1/2(2A) + 1/2(A/2) = 5/4(A).

The flaw is that the first term is correct only when A is the smaller amount and the second term is correct only when A is the larger amount. That is, two different values of A are assumed within the same formula.

The correct approach is to realize that the envelopes contain the amounts x and 2x and that, if you are holding the envelope with the smaller amount, you gain x by switching (you go from x to 2x) and if you are holding the envelope with the larger amount, you lose x by switching (you go from 2x to x). So the EV of switching is (1/2)x - (1/2)x = 0.

Furthermore, the EV of each envelope is actually (x + 2x) / 2 = (3/2)x.

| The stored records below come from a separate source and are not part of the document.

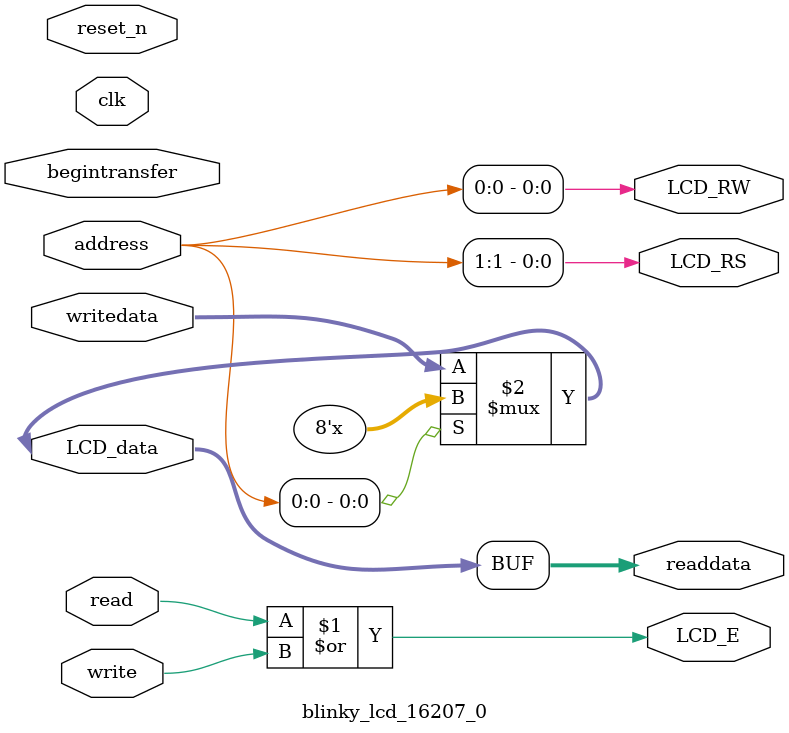
<source format=v>

`timescale 1ns / 1ps
// synthesis translate_on

// turn off superfluous verilog processor warnings 
// altera message_level Level1 
// altera message_off 10034 10035 10036 10037 10230 10240 10030 

module blinky_lcd_16207_0 (
                            // inputs:
                             address,
                             begintransfer,
                             clk,
                             read,
                             reset_n,
                             write,
                             writedata,

                            // outputs:
                             LCD_E,
                             LCD_RS,
                             LCD_RW,
                             LCD_data,
                             readdata
                          )
;

  output           LCD_E;
  output           LCD_RS;
  output           LCD_RW;
  inout   [  7: 0] LCD_data;
  output  [  7: 0] readdata;
  input   [  1: 0] address;
  input            begintransfer;
  input            clk;
  input            read;
  input            reset_n;
  input            write;
  input   [  7: 0] writedata;


wire             LCD_E;
wire             LCD_RS;
wire             LCD_RW;
wire    [  7: 0] LCD_data;
wire    [  7: 0] readdata;
  assign LCD_RW = address[0];
  assign LCD_RS = address[1];
  assign LCD_E = read | write;
  assign LCD_data = (address[0]) ? {8{1'bz}} : writedata;
  assign readdata = LCD_data;
  //control_slave, which is an e_avalon_slave

endmodule


</source>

Colin is correct when he said that opening one envelope changes nothing. Replacing A by 100 in the flawed formula above changes nothing. So I stand corrected again (thanks Colin). Even if you open your envelope and find 100, there is no value in switching.

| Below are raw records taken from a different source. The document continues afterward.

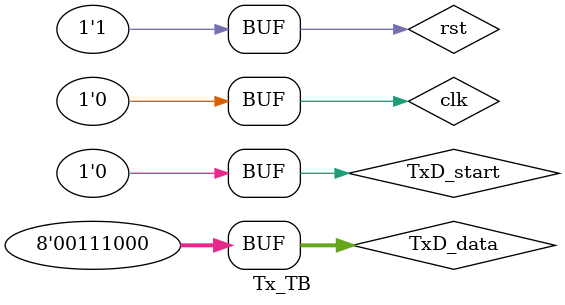
<source format=v>
module Tx
	(
		input clk,
		input rst,
		input TxD_start,
		input [7:0] TxD_data,
		input BaudTick,
		output reg TxD,
		output reg Busy
	);

	parameter IDLE = 2'd0;
	parameter SENDDATA = 2'd1;
	parameter ENDBIT = 2'd2;
	reg [1:0] state;
	reg [3:0] cnt;
	reg [7:0] input_Data;

	always @(posedge clk) begin
		if(~rst)
		begin
			cnt <= 4'd0;
		end
		else begin
			case (state)
				IDLE:
				begin
					cnt <= 4'd0;
					if(~TxD_start)					
						state <= SENDDATA;
				end
				SENDDATA:
				begin
					if(BaudTick == 1'b1) begin 
						if(cnt < 4'd8)
							state <= SENDDATA;
						else state <= ENDBIT;
						cnt <= cnt + 1;
					end
				end
				ENDBIT:
				begin
					if(BaudTick == 1'b1)
						state <= IDLE;
				end
				default : state <= IDLE;
			endcase
		end
	end

	always @(*) begin
		{TxD} = 1'b1;
		case (state)
			IDLE:
			begin
				TxD = 1'b1;
				Busy = 1'b0;
				if(~TxD_start) begin
					input_Data = TxD_data;
					TxD = 1'b0;
				end
			end
			SENDDATA:
			begin
				Busy = 1'b1;
				if(BaudTick == 1'b1) begin 
					if(cnt < 4'd8) begin 
						TxD = TxD_data[cnt];
					end
				end
			end
			ENDBIT:
			begin
				TxD = 1'b1;
				Busy = 1'b1;
			end
			default : /* default */;
		endcase
	end
endmodule // Tx

module Tx_TB ();

	reg clk, rst, TxD_start;
	reg [7:0] TxD_data;
	wire TxD, Busy;
	wire baud_rate;

	Tx inst_Tx (
		.clk       (clk),
		.rst       (rst),
		.TxD_start (TxD_start),
		.TxD_data  (TxD_data),
		.BaudTick  (baud_rate),
		.TxD       (TxD),
		.Busy      (Busy)
	);

	Baud_Rate_Generator #(
			.SYSTEM_CLOCK(50000000)
		) inst_Bound_Rate_Generator (
			.clk        (clk),
			.rst_n      (rst),
			.baud_rate (baud_rate)
		);

	initial begin
		clk = 0;
		repeat(20000) #10 clk = ~clk;
	end // initial

	initial begin
		rst = 0;
		TxD_data = 8'b00111000;
		TxD_start = 1;
		#15;
		rst = 1;
		#30000;
		TxD_start = 0;
		#5;
	end


endmodule
</source>
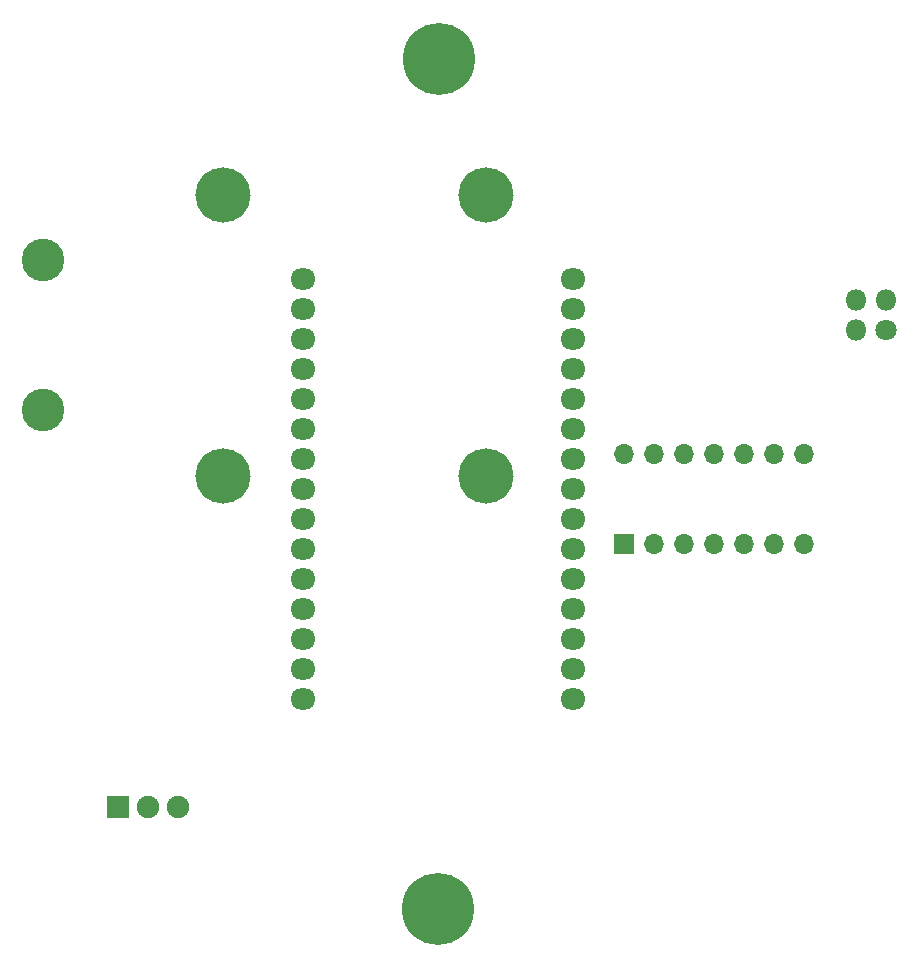
<source format=gbs>
G04 #@! TF.FileFunction,Soldermask,Bot*
%FSLAX46Y46*%
G04 Gerber Fmt 4.6, Leading zero omitted, Abs format (unit mm)*
G04 Created by KiCad (PCBNEW 4.0.7) date 07/15/18 15:36:16*
%MOMM*%
%LPD*%
G01*
G04 APERTURE LIST*
%ADD10C,0.100000*%
%ADD11C,3.601600*%
%ADD12C,4.673600*%
%ADD13R,1.901600X1.901600*%
%ADD14O,1.901600X1.901600*%
%ADD15O,2.133600X1.828800*%
%ADD16C,1.801600*%
%ADD17O,1.801600X1.801600*%
%ADD18R,1.701600X1.701600*%
%ADD19O,1.701600X1.701600*%
%ADD20C,6.101600*%
G04 APERTURE END LIST*
D10*
D11*
X156600000Y-68800000D03*
X156600000Y-56100000D03*
D12*
X171840000Y-50537400D03*
X171840000Y-74362600D03*
X194065000Y-74362600D03*
X194065000Y-50537400D03*
D13*
X162900000Y-102400000D03*
D14*
X165440000Y-102400000D03*
X167980000Y-102400000D03*
D15*
X178600000Y-57700000D03*
X178600000Y-60240000D03*
X178600000Y-62780000D03*
X178600000Y-65320000D03*
X178600000Y-67860000D03*
X178600000Y-70400000D03*
X178600000Y-72940000D03*
X178600000Y-75480000D03*
X178600000Y-78020000D03*
X178600000Y-80560000D03*
X178600000Y-83100000D03*
X178600000Y-85640000D03*
X178600000Y-88180000D03*
X178600000Y-90720000D03*
X178600000Y-93260000D03*
X201460000Y-57700000D03*
X201460000Y-88180000D03*
X201460000Y-90720000D03*
X201460000Y-85640000D03*
X201460000Y-70400000D03*
X201460000Y-67860000D03*
X201460000Y-72940000D03*
X201460000Y-93260000D03*
X201460000Y-78020000D03*
X201460000Y-75480000D03*
X201460000Y-80560000D03*
X201460000Y-83100000D03*
X201460000Y-62780000D03*
X201460000Y-65320000D03*
X201460000Y-60240000D03*
D16*
X227970000Y-61970000D03*
D17*
X225430000Y-61970000D03*
X227970000Y-59430000D03*
X225430000Y-59430000D03*
D18*
X205800000Y-80100000D03*
D19*
X221040000Y-72480000D03*
X208340000Y-80100000D03*
X218500000Y-72480000D03*
X210880000Y-80100000D03*
X215960000Y-72480000D03*
X213420000Y-80100000D03*
X213420000Y-72480000D03*
X215960000Y-80100000D03*
X210880000Y-72480000D03*
X218500000Y-80100000D03*
X208340000Y-72480000D03*
X221040000Y-80100000D03*
X205800000Y-72480000D03*
D20*
X190100000Y-39000000D03*
X190000000Y-111000000D03*
M02*

</source>
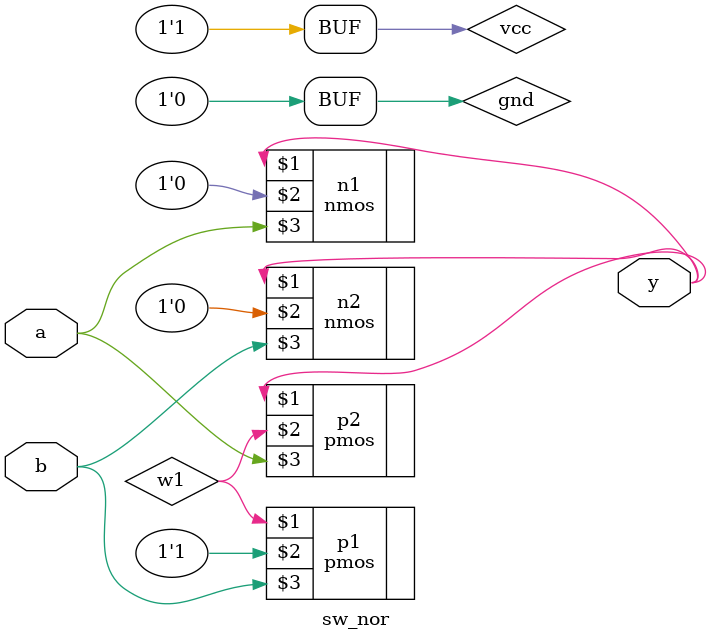
<source format=v>
module sw_nor(y,a,b);
input a,b;
output y;
supply1 vcc;
supply0 gnd;
wire w1;
pmos p1(w1,vcc,b);
pmos p2(y,w1,a);
nmos n1(y, gnd, a);
nmos n2(y, gnd, b);
endmodule

</source>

The article provides several other solutions, but the above is the simplest one.

 

[Meistro]

so gronbog, you also believe that my hypothetical roulette game is not +EV?

 

[gronbog]

No, I believe that it is +EV but not the same as the envelope problem, with or without looking into the envelope and finding 100.

 

[Meistro]

perhaps you could explain how the roulette game is any different?

In both cases you have a 50% return of $200 and a 50% return of $50.

They are the exact same.

 

[Joe Mama]

So if you gave one envelope to one person, and the other to another person, and they continually swapped envelopes with each other they would both become billionaires realizing a 25% average gain for each on each swap. Ridiculous!

 

[Meistro]

So do you claim that the roulette game is not +EV Joe Mama?

 

[Joe Mama]

So do you claim that the roulette game is not +EV Joe Mama?

The roulette game is +EV. If you played the roulette game under your proposed rules over and over you would get rich.
If you swapped the envelopes over and over you would end up where you started. The roulette spins are independent events, the envelope swaps are not.

Look at the envelope problem with 2 people, and two envelopes -- there is a an equivalent winner and loser on each swap, it cannot be positive EV for both persons on average. EV for each will work out to zero. In the roulette game there is always positive EV for the player and negative for the wheel owner.